___ Information ___
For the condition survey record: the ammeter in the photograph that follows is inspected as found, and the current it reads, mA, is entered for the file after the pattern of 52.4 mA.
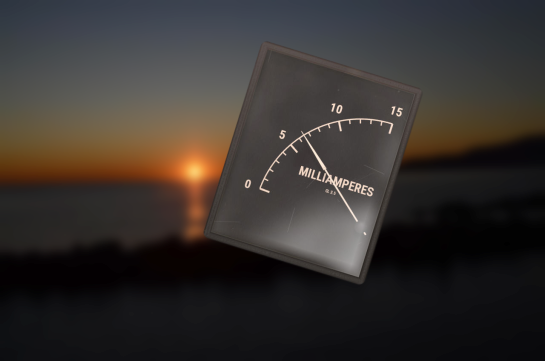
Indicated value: 6.5 mA
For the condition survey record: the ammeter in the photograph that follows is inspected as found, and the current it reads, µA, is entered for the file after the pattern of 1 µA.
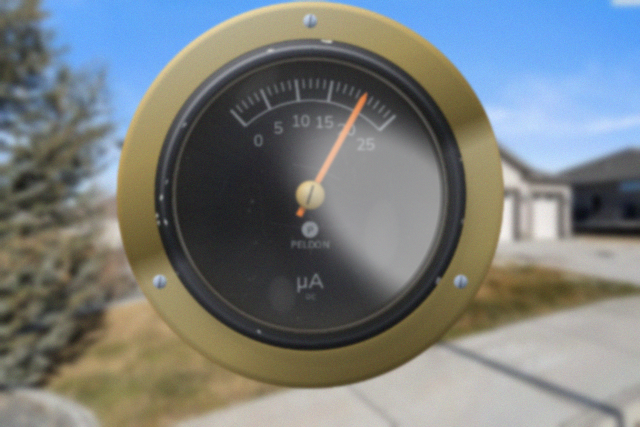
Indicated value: 20 µA
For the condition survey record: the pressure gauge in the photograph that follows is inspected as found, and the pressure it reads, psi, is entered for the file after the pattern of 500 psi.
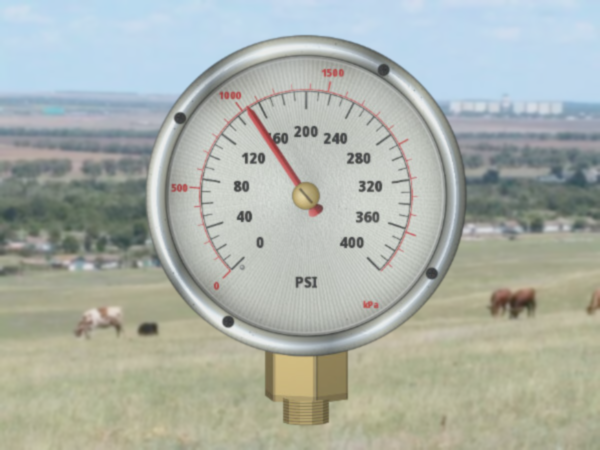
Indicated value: 150 psi
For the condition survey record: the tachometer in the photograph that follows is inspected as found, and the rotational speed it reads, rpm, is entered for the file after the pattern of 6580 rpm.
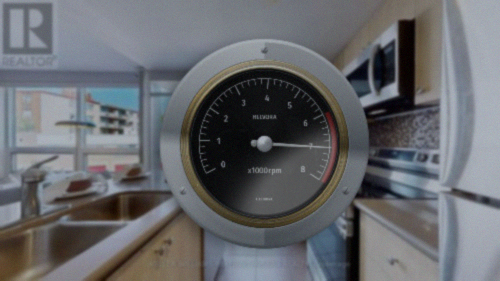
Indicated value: 7000 rpm
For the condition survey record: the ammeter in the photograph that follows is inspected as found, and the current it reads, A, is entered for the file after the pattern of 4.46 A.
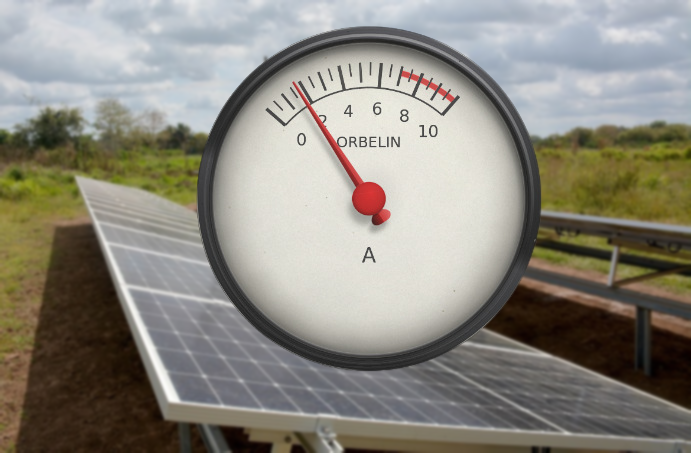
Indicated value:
___
Convert the lines starting at the one containing "For the condition survey record: the pressure" and ending with the last line into a JSON list of strings, one string per line, skipping any blank lines. Leave the pictures out of the answer.

## Result of this exercise
[
  "For the condition survey record: the pressure gauge in the photograph that follows is inspected as found, and the pressure it reads, psi, is entered for the file after the pattern of 500 psi.",
  "Indicated value: 150 psi",
  "For the condition survey record: the tachometer in the photograph that follows is inspected as found, and the rotational speed it reads, rpm, is entered for the file after the pattern of 6580 rpm.",
  "Indicated value: 7000 rpm",
  "For the condition survey record: the ammeter in the photograph that follows is inspected as found, and the current it reads, A, is entered for the file after the pattern of 4.46 A.",
  "Indicated value:"
]